▸ **WHAT TO WORK ON**: Would you print all of the entries word for word?

▸ **RECORDS TO PROCESS**:
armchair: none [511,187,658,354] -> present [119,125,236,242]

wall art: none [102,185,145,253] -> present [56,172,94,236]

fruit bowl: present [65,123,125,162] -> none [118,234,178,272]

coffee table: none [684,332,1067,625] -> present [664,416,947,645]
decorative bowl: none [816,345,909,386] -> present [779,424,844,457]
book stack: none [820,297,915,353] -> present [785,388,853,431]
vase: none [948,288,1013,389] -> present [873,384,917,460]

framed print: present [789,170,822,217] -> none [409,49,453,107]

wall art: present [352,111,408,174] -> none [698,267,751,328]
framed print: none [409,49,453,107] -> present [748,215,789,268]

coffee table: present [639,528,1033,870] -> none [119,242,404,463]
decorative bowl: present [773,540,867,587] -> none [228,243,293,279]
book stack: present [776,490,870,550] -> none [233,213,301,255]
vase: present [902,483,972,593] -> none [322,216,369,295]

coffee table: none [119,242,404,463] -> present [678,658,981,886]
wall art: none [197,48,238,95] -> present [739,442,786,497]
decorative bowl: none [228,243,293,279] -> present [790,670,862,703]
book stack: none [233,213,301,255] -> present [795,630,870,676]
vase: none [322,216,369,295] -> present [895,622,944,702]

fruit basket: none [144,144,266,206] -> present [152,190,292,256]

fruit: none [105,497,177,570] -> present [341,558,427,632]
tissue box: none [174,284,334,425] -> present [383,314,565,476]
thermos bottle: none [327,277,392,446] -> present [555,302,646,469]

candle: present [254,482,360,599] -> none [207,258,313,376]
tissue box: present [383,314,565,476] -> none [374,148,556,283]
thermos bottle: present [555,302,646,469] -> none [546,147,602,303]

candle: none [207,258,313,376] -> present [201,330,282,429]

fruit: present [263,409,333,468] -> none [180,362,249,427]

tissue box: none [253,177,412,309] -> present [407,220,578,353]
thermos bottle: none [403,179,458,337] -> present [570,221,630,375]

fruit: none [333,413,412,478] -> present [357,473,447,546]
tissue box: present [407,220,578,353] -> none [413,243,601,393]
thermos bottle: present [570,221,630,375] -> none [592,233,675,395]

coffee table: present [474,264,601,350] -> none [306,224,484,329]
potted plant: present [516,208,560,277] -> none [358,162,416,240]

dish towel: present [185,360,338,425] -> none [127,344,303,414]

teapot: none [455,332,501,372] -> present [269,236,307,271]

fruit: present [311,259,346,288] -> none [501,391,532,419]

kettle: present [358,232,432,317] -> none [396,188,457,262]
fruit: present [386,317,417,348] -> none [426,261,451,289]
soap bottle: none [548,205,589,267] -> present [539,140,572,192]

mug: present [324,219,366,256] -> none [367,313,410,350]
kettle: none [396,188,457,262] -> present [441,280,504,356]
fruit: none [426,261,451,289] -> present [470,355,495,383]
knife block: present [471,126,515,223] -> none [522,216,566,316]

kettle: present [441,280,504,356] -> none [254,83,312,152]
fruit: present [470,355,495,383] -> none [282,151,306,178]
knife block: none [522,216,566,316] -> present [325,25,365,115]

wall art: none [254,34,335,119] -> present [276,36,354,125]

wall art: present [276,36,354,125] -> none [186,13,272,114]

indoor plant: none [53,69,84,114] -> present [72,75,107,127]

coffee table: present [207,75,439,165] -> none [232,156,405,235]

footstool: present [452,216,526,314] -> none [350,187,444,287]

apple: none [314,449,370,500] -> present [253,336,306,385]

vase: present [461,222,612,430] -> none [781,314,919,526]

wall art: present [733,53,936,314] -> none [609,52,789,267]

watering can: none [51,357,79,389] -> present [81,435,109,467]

▸ **TASK SOLUTION**:
armchair: none [511,187,658,354] -> present [119,125,236,242]

wall art: none [102,185,145,253] -> present [56,172,94,236]

fruit bowl: present [65,123,125,162] -> none [118,234,178,272]

coffee table: none [684,332,1067,625] -> present [664,416,947,645]
decorative bowl: none [816,345,909,386] -> present [779,424,844,457]
book stack: none [820,297,915,353] -> present [785,388,853,431]
vase: none [948,288,1013,389] -> present [873,384,917,460]

framed print: present [789,170,822,217] -> none [409,49,453,107]

wall art: present [352,111,408,174] -> none [698,267,751,328]
framed print: none [409,49,453,107] -> present [748,215,789,268]

coffee table: present [639,528,1033,870] -> none [119,242,404,463]
decorative bowl: present [773,540,867,587] -> none [228,243,293,279]
book stack: present [776,490,870,550] -> none [233,213,301,255]
vase: present [902,483,972,593] -> none [322,216,369,295]

coffee table: none [119,242,404,463] -> present [678,658,981,886]
wall art: none [197,48,238,95] -> present [739,442,786,497]
decorative bowl: none [228,243,293,279] -> present [790,670,862,703]
book stack: none [233,213,301,255] -> present [795,630,870,676]
vase: none [322,216,369,295] -> present [895,622,944,702]

fruit basket: none [144,144,266,206] -> present [152,190,292,256]

fruit: none [105,497,177,570] -> present [341,558,427,632]
tissue box: none [174,284,334,425] -> present [383,314,565,476]
thermos bottle: none [327,277,392,446] -> present [555,302,646,469]

candle: present [254,482,360,599] -> none [207,258,313,376]
tissue box: present [383,314,565,476] -> none [374,148,556,283]
thermos bottle: present [555,302,646,469] -> none [546,147,602,303]

candle: none [207,258,313,376] -> present [201,330,282,429]

fruit: present [263,409,333,468] -> none [180,362,249,427]

tissue box: none [253,177,412,309] -> present [407,220,578,353]
thermos bottle: none [403,179,458,337] -> present [570,221,630,375]

fruit: none [333,413,412,478] -> present [357,473,447,546]
tissue box: present [407,220,578,353] -> none [413,243,601,393]
thermos bottle: present [570,221,630,375] -> none [592,233,675,395]

coffee table: present [474,264,601,350] -> none [306,224,484,329]
potted plant: present [516,208,560,277] -> none [358,162,416,240]

dish towel: present [185,360,338,425] -> none [127,344,303,414]

teapot: none [455,332,501,372] -> present [269,236,307,271]

fruit: present [311,259,346,288] -> none [501,391,532,419]

kettle: present [358,232,432,317] -> none [396,188,457,262]
fruit: present [386,317,417,348] -> none [426,261,451,289]
soap bottle: none [548,205,589,267] -> present [539,140,572,192]

mug: present [324,219,366,256] -> none [367,313,410,350]
kettle: none [396,188,457,262] -> present [441,280,504,356]
fruit: none [426,261,451,289] -> present [470,355,495,383]
knife block: present [471,126,515,223] -> none [522,216,566,316]

kettle: present [441,280,504,356] -> none [254,83,312,152]
fruit: present [470,355,495,383] -> none [282,151,306,178]
knife block: none [522,216,566,316] -> present [325,25,365,115]

wall art: none [254,34,335,119] -> present [276,36,354,125]

wall art: present [276,36,354,125] -> none [186,13,272,114]

indoor plant: none [53,69,84,114] -> present [72,75,107,127]

coffee table: present [207,75,439,165] -> none [232,156,405,235]

footstool: present [452,216,526,314] -> none [350,187,444,287]

apple: none [314,449,370,500] -> present [253,336,306,385]

vase: present [461,222,612,430] -> none [781,314,919,526]

wall art: present [733,53,936,314] -> none [609,52,789,267]

watering can: none [51,357,79,389] -> present [81,435,109,467]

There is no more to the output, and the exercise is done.